An ITN cameraman, en route to an interview with John Prescott, wanders lost along the corridors of Admiralty House. A flunky tells him: "Prezza's down there," before laughing cruelly: "But not for long."

* Reverberations echo about the headquarters of The Guardian after the newspaper's uniquely vicious obituary of the former BBC chairman, Marmaduke "Duke" Hussey.

The "sneering" article by Dan van der Vat was an "outpouring of snobbish bile"; "dishonourable", "ignorant" and "mean-spirited".

And that's the opinion of Liz Forgan, who chairs the trust that owns The Guardian. The article has curiously been purged from the newspaper's website.

Why Lembit's a real fungi

Lembit Opik's romance of Gabriela Cheeky is, in the young lady's words, "like a mushroom growing overnight and it can only get bigger". Rumours gather that the MP, famous for demanding a "cosmic condom" be fired into space to prevent asteroids hitting Earth, plans to propose.

Asked if he might confirm or deny the story, the Libido Democrat gets his secretary to call me back. "Lembit says he couldn't possibly comment, but that perhaps you should speak to Margit, his potential mother-in-law." The terrifying Mrs Irimia (aka Cheeky Mum) says she "would be happy" about such a development, because Lembit "isn't one of those youngsters falling around in clubs". Although that's not what his ex, Sian Lloyd, said.

- **PROMPT**
Please answer from the gossip excerpt above: who chairs the trust that owns The Guardian?

- **DATASET EXCERPTS**
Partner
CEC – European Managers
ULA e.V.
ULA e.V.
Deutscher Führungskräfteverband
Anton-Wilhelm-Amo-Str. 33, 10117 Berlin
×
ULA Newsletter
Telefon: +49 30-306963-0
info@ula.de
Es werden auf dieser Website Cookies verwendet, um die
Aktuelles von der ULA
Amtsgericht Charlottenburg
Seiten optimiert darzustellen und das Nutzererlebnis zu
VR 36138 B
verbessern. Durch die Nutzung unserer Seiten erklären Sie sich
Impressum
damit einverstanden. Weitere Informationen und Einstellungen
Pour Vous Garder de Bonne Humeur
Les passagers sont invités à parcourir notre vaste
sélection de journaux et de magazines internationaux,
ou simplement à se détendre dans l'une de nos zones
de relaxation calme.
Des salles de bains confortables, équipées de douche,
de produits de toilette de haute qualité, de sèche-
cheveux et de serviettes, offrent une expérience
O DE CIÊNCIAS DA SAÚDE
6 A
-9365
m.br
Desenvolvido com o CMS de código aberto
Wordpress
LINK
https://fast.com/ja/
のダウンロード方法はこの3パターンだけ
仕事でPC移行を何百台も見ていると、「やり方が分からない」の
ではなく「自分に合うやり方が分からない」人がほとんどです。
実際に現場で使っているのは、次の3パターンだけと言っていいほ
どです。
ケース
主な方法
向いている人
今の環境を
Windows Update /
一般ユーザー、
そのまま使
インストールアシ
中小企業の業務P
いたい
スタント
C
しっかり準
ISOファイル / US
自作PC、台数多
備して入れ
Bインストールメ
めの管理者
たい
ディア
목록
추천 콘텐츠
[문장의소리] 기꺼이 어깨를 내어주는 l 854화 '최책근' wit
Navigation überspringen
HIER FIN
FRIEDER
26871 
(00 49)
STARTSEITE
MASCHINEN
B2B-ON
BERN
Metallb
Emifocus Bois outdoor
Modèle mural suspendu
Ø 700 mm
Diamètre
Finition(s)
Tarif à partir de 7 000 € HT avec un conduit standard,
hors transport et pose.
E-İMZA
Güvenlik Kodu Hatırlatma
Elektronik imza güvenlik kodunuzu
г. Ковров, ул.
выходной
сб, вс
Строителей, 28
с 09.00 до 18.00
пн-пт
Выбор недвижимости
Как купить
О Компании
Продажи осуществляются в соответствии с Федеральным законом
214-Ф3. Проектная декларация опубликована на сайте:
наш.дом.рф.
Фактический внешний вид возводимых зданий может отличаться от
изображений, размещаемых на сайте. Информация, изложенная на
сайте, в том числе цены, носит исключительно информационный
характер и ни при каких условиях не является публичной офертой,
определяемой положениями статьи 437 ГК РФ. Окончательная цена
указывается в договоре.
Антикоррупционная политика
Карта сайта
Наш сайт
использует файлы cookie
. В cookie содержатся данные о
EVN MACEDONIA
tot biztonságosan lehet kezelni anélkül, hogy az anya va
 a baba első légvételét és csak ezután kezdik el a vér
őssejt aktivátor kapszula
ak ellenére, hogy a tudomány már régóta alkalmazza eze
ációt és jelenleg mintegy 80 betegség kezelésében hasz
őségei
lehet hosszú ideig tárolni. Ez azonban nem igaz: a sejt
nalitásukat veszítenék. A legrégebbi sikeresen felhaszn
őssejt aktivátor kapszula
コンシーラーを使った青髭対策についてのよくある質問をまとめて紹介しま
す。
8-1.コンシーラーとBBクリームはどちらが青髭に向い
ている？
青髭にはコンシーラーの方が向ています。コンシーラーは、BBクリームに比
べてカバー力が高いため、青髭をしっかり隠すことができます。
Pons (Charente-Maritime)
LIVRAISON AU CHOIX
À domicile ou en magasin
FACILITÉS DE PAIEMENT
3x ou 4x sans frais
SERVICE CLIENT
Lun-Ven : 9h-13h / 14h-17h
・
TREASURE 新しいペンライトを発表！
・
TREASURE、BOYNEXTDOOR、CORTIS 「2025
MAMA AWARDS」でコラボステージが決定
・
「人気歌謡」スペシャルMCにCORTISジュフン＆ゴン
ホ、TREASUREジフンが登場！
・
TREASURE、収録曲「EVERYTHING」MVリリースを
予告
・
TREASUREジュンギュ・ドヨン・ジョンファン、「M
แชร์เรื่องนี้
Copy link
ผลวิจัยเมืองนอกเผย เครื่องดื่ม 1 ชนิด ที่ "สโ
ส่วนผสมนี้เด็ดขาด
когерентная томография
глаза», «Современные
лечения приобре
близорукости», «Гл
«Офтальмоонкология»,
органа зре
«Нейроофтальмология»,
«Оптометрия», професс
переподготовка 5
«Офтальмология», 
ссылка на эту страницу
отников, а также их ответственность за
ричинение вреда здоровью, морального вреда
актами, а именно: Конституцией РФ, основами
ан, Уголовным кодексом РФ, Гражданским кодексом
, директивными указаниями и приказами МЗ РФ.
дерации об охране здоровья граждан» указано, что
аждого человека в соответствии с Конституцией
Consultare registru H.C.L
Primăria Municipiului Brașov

- **ANSWER BOX**
Liz Forgan.